A sightseeing boat pulled into the bulkhead. I get on the boat. I couldn't walk down the stairs; I had to slide a ladder. They took me to Jersey City with several firefighters. They put me on a bench. There was no one around, so a lady called my wife.
Finally they took me to the Jersey City Medical Center. They triaged everybody in the lobby. Hundreds of people were in the lobby. There was a lot of damage to my legs. They stitched me up. They put the cops, firefighters and EMS in one room. I was fully covered in dust.

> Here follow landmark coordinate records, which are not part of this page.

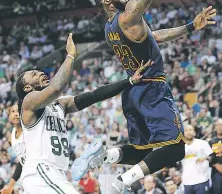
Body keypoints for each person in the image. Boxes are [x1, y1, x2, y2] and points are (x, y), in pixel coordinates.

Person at [72, 0, 217, 193]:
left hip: (133, 91)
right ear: (106, 2)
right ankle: (120, 183)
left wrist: (191, 27)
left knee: (146, 150)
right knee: (175, 150)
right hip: (151, 88)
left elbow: (156, 36)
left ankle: (106, 157)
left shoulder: (113, 26)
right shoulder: (129, 15)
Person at [15, 33, 151, 194]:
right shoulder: (28, 102)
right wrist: (71, 55)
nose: (40, 73)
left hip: (55, 174)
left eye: (38, 71)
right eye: (34, 74)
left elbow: (94, 96)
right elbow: (58, 87)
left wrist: (129, 81)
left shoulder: (60, 104)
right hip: (41, 171)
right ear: (27, 88)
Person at [0, 105, 26, 194]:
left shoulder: (29, 130)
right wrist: (10, 186)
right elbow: (22, 162)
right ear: (9, 117)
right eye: (13, 111)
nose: (16, 114)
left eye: (18, 111)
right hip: (27, 175)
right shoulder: (11, 137)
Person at [181, 125, 213, 194]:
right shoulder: (180, 147)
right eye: (186, 130)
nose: (188, 132)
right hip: (187, 181)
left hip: (202, 180)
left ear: (194, 132)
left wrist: (205, 157)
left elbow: (212, 157)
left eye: (190, 130)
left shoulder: (202, 143)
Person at [209, 119, 222, 194]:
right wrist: (215, 165)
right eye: (218, 125)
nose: (219, 127)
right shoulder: (211, 141)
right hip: (216, 171)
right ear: (215, 127)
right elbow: (209, 157)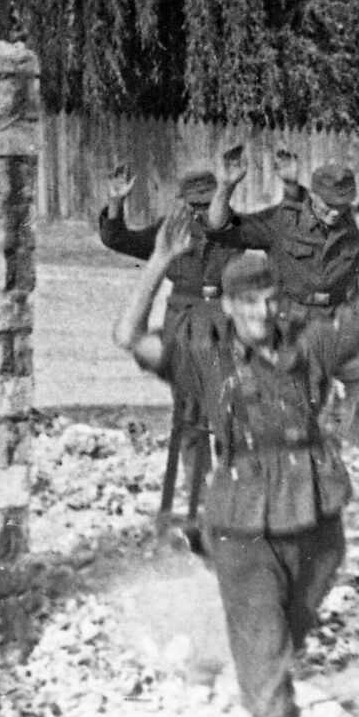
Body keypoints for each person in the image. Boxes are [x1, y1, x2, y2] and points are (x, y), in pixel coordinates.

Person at [113, 207, 359, 717]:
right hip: (242, 516)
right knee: (265, 643)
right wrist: (159, 266)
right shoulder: (204, 356)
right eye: (249, 305)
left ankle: (257, 675)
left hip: (316, 508)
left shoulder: (309, 342)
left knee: (292, 624)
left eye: (270, 302)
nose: (262, 315)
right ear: (229, 308)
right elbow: (128, 338)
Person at [205, 148, 359, 515]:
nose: (334, 213)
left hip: (339, 323)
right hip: (290, 327)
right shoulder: (282, 220)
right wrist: (226, 185)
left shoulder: (356, 224)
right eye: (327, 206)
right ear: (312, 196)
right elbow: (220, 226)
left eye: (342, 206)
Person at [97, 163, 244, 539]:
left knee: (230, 406)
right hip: (183, 320)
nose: (200, 211)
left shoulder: (239, 231)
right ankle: (201, 493)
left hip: (226, 322)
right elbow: (118, 240)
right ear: (181, 203)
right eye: (193, 204)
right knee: (191, 413)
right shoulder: (171, 230)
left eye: (208, 202)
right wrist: (116, 203)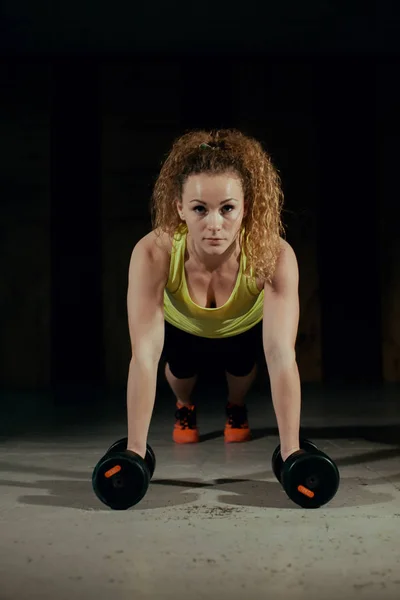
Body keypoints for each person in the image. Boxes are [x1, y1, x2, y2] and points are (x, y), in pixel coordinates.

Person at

I said I wished I could talk with Father Mike [Mychal Judge, fire department chaplain]. I didn't know what happened to him. A lieutenant said, "Don't you know? Father Mike got killed." I was so close to him, it was heartbreaking to hear. [Father Judge worked in the church across the street from Engine 1 and Ladder 24. He parked his fire department vehicle inside the firehouse and ate every meal with the firefighters.] It took the wind right out of my sails to hear that. He was such a nice man. He made everybody feel you were important to him.
They were sending guys two at a time to take a shower. I had scrubs on and was on crutches. "Do you want to take a shower?" they kept asking me over and over. I said let someone else go. I was the last one to take a shower. I saw what I looked like in the mirror. I was the dirtiest one there. I was transported back to New York. Two friends drove in to take me home. That was my last day at work. I suffered injuries to my left side, left knee, broken knee cap, torn ACL, torn PCL, broken tibia, joint and bone crushed, left eye injury and left shoulder replacement. I had a right torn ACL and a bone/knee crushed.